§ ACTIVITY A
List every line of the records that contains the word "from". Case counts.

§ DOCUMENT EXCERPT
All built-in and user-defined providers implement ExAtlas.Provider.

Configuration

# config/config.exs

# Provider resolution: per-call :provider option > :default_provider > raise
config :ex_atlas, default_provider: :runpod

# API keys: per-call :api_key > :ex_atlas / :<provider> config > env var
config :ex_atlas, :runpod,      api_key: System.get_env("RUNPOD_API_KEY")
config :ex_atlas, :fly,         api_key: System.get_env("FLY_API_TOKEN")
config :ex_atlas, :lambda_labs, api_key: System.get_env("LAMBDA_LABS_API_KEY")
config :ex_atlas, :vast,        api_key: System.get_env("VAST_API_KEY")

# Start the orchestrator (Registry + DynamicSupervisor + PubSub + Reaper).
# When false (default), ExAtlas boots no processes.
config :ex_atlas, start_orchestrator: true

# Reaper: periodic orphan reconciliation and idle-TTL enforcement.
config :ex_atlas, :orchestrator,
  reap_interval_ms: 60_000,
  reap_providers: [:runpod],
  reap_name_prefix: "atlas-"     # safety switch: only reap resources ExAtlas spawned

Default environment variable names used when nothing else is set:

ProviderEnv var
:runpodRUNPOD_API_KEY
:flyFLY_API_TOKEN
:lambda_labsLAMBDA_LABS_API_KEY
:vastVAST_API_KEY

Providers

ProviderModuleVersion shippedCapabilities
:runpodExAtlas.Providers.RunPodv0.1:spot, :serverless, :network_volumes, :http_proxy, :raw_tcp, :symmetric_ports, :webhooks, :global_networking
:flyExAtlas.Providers.Flyv0.2 (stub):http_proxy, :raw_tcp, :global_networking
:lambda_labsExAtlas.Providers.LambdaLabsv0.2 (stub):raw_tcp
:vastExAtlas.Providers.Vastv0.3 (stub):spot, :raw_tcp
:mockExAtlas.Providers.Mockv0.1 (tests):spot, :serverless, :network_volumes, :http_proxy, :raw_tcp, :webhooks

Stub modules return {:error, %ExAtlas.Error{kind: :unsupported}} from every non-capabilities/0 callback so the name is reserved and callers get a clear error — no FunctionClauseErrors.

Canonical GPU atoms

ExAtlas refers to GPUs by stable atoms. ExAtlas.Spec.GpuCatalog maps each atom to each provider's native identifier.

CanonicalRunPodLambda LabsFly.ioVast.ai
:h200"NVIDIA H200""H200"
:h100"NVIDIA H100 80GB HBM3""gpu_1x_h100_pcie""H100"
:a100_80g"NVIDIA A100 80GB PCIe""gpu_1x_a100_sxm4_80gb""a100-80gb""A100_80GB"
:a100_40g"NVIDIA A100-SXM4-40GB""gpu_1x_a100_sxm4""a100-pcie-40gb""A100"

§ ACTIVITY B
According to the ExAtlas configuration excerpt, which environment variable holds the API key for the :fly provider by default?

§ DATA FOR THIS TASK
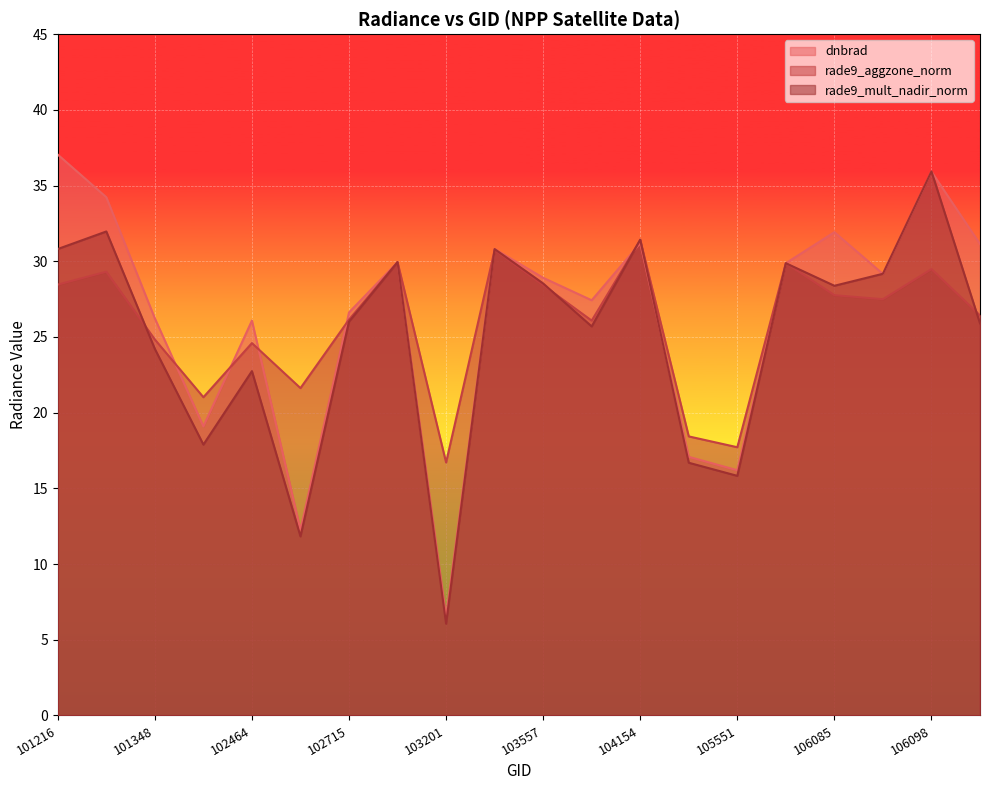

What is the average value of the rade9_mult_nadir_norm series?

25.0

--

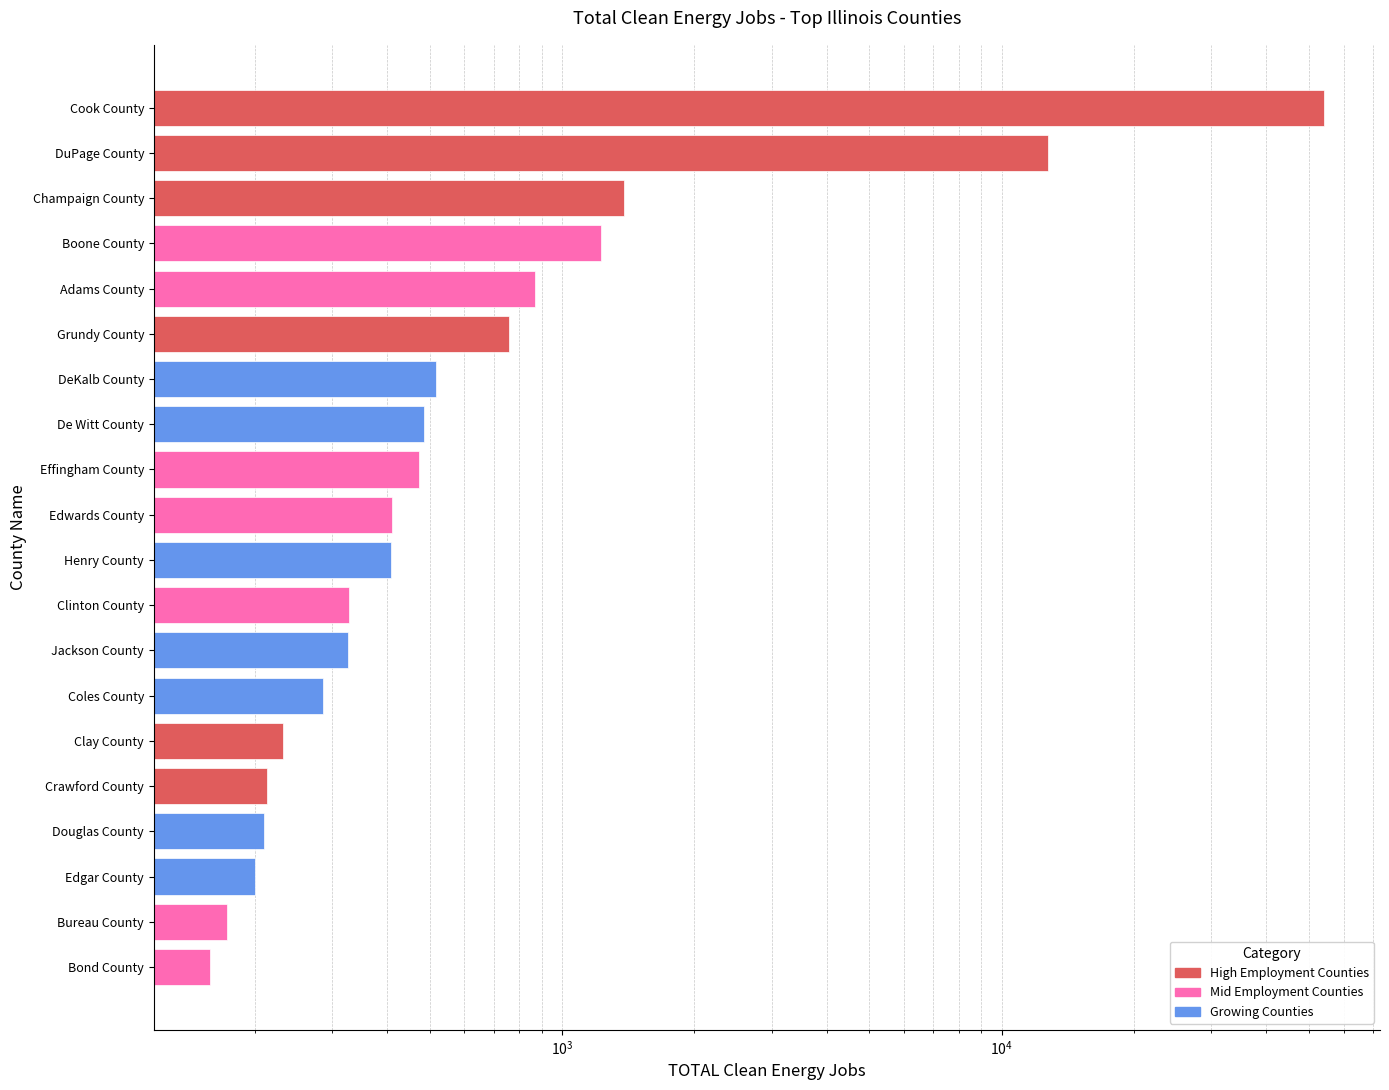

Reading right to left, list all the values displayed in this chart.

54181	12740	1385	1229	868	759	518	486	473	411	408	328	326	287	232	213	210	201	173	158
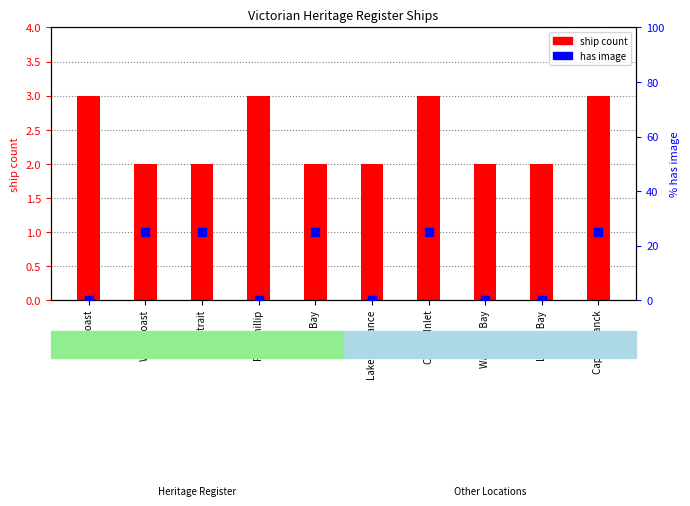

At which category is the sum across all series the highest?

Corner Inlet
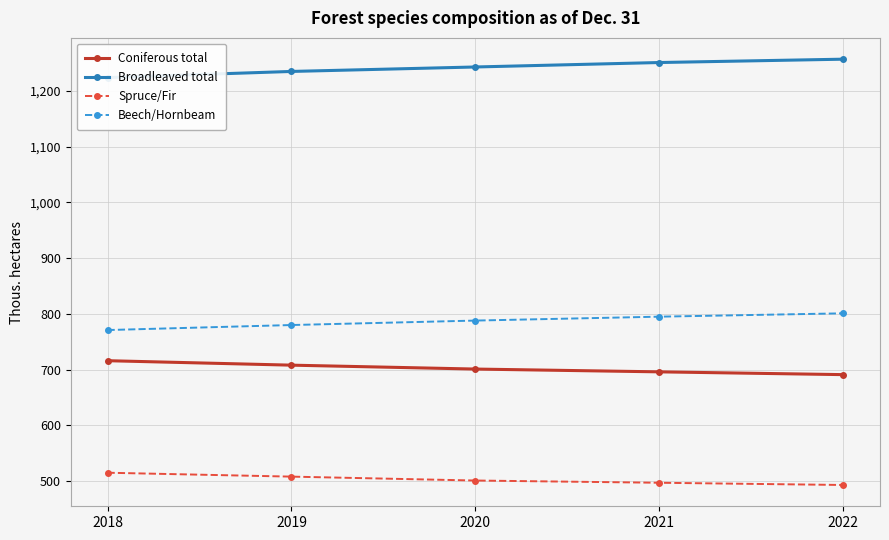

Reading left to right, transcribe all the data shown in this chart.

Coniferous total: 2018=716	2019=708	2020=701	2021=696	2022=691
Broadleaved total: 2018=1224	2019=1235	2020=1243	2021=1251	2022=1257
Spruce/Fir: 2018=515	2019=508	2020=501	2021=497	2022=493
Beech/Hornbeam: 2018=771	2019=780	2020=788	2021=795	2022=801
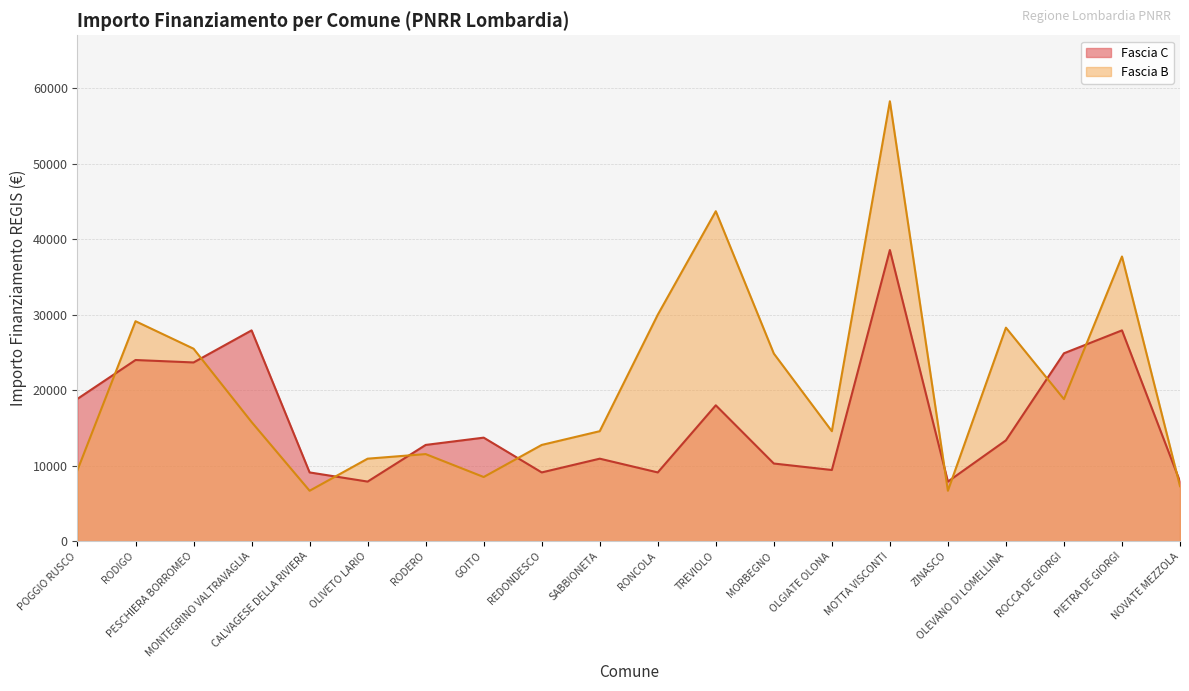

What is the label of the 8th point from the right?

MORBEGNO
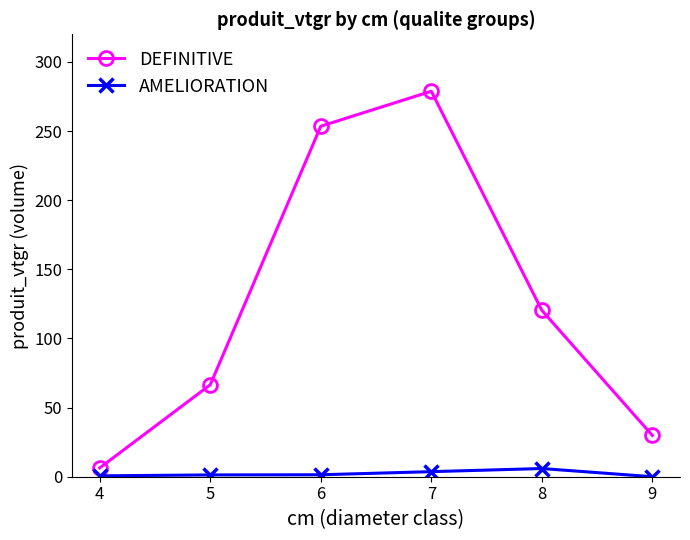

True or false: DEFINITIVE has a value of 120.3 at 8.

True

...

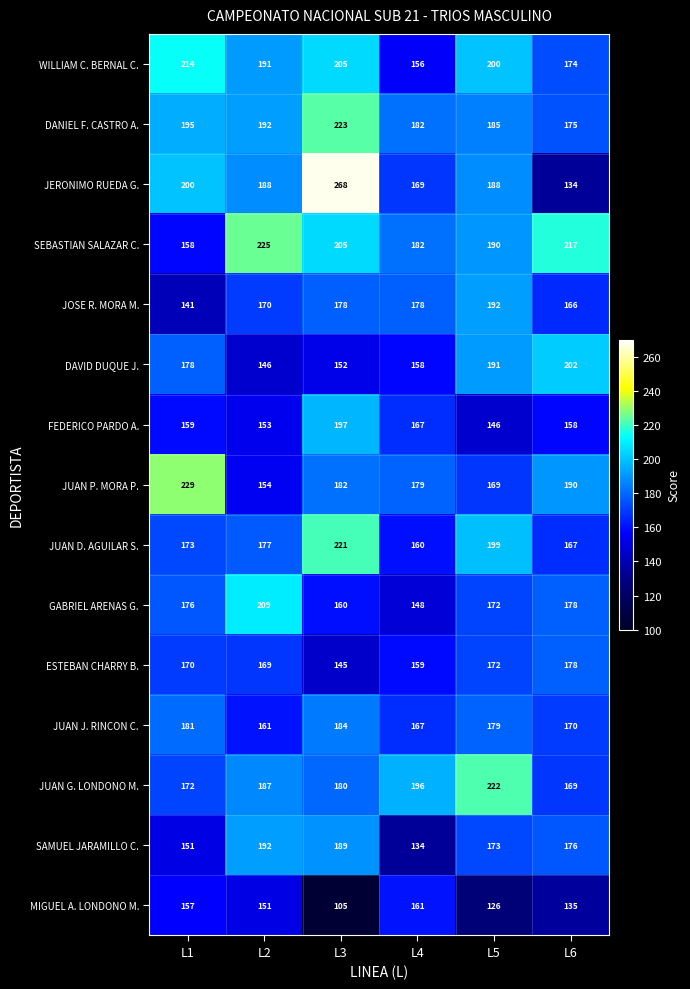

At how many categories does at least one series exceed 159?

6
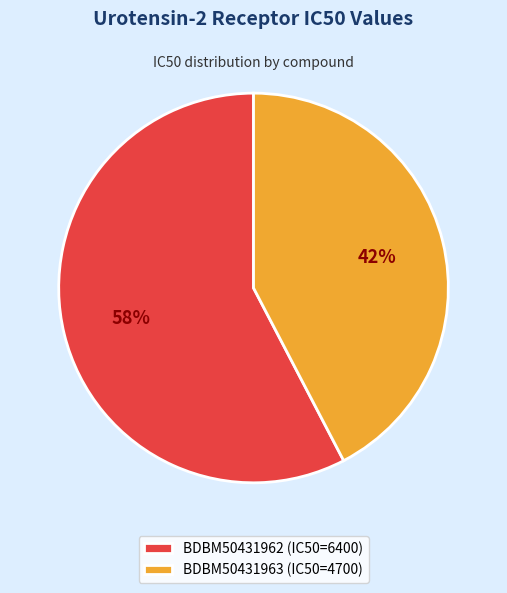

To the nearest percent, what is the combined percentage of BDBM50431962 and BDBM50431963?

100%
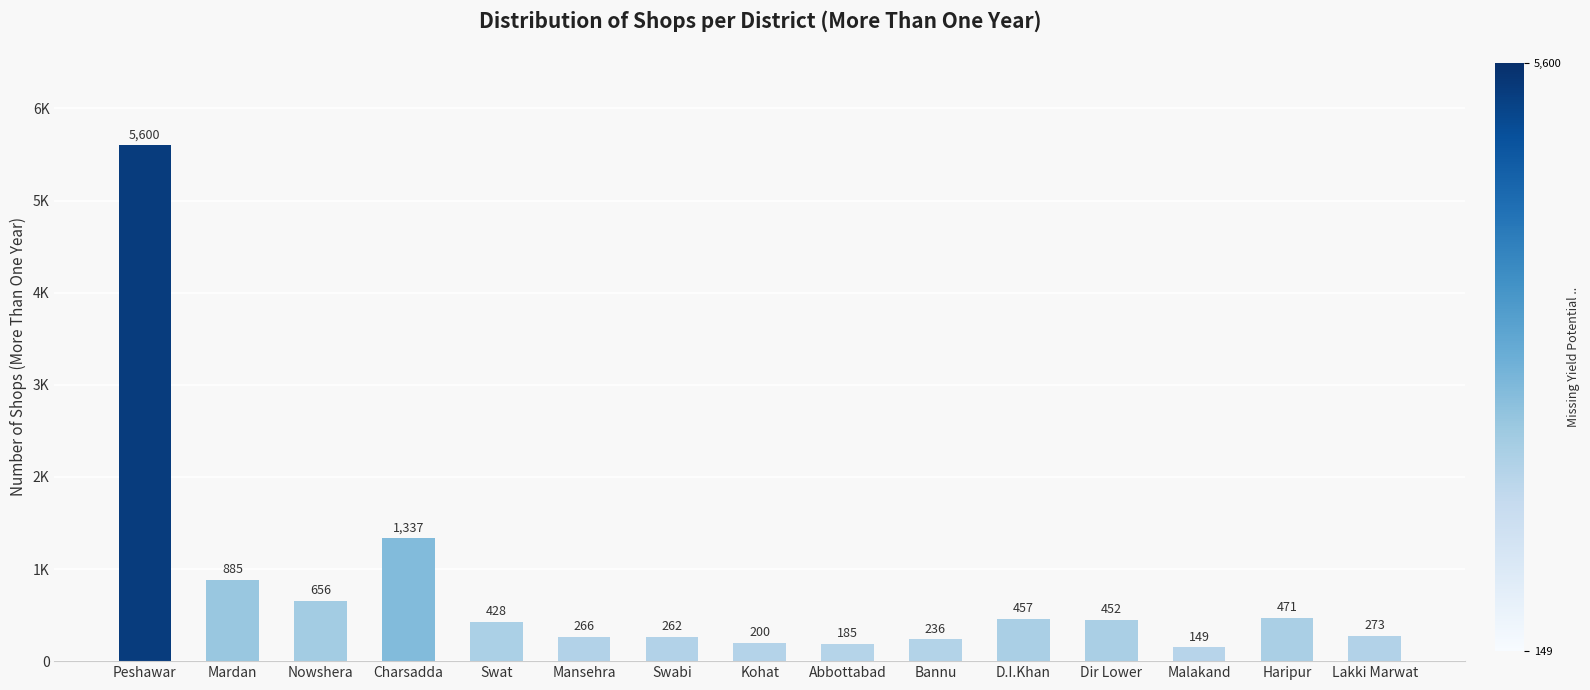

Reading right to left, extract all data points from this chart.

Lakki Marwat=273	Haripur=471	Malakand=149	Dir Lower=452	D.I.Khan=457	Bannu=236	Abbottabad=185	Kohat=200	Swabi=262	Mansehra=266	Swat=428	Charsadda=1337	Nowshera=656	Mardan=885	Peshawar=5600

§ RESPONSE A
What is the label of the 8th point from the right?
Reading right to left, extract all data points from this chart.

§ RESPONSE B
FLY_API_TOKEN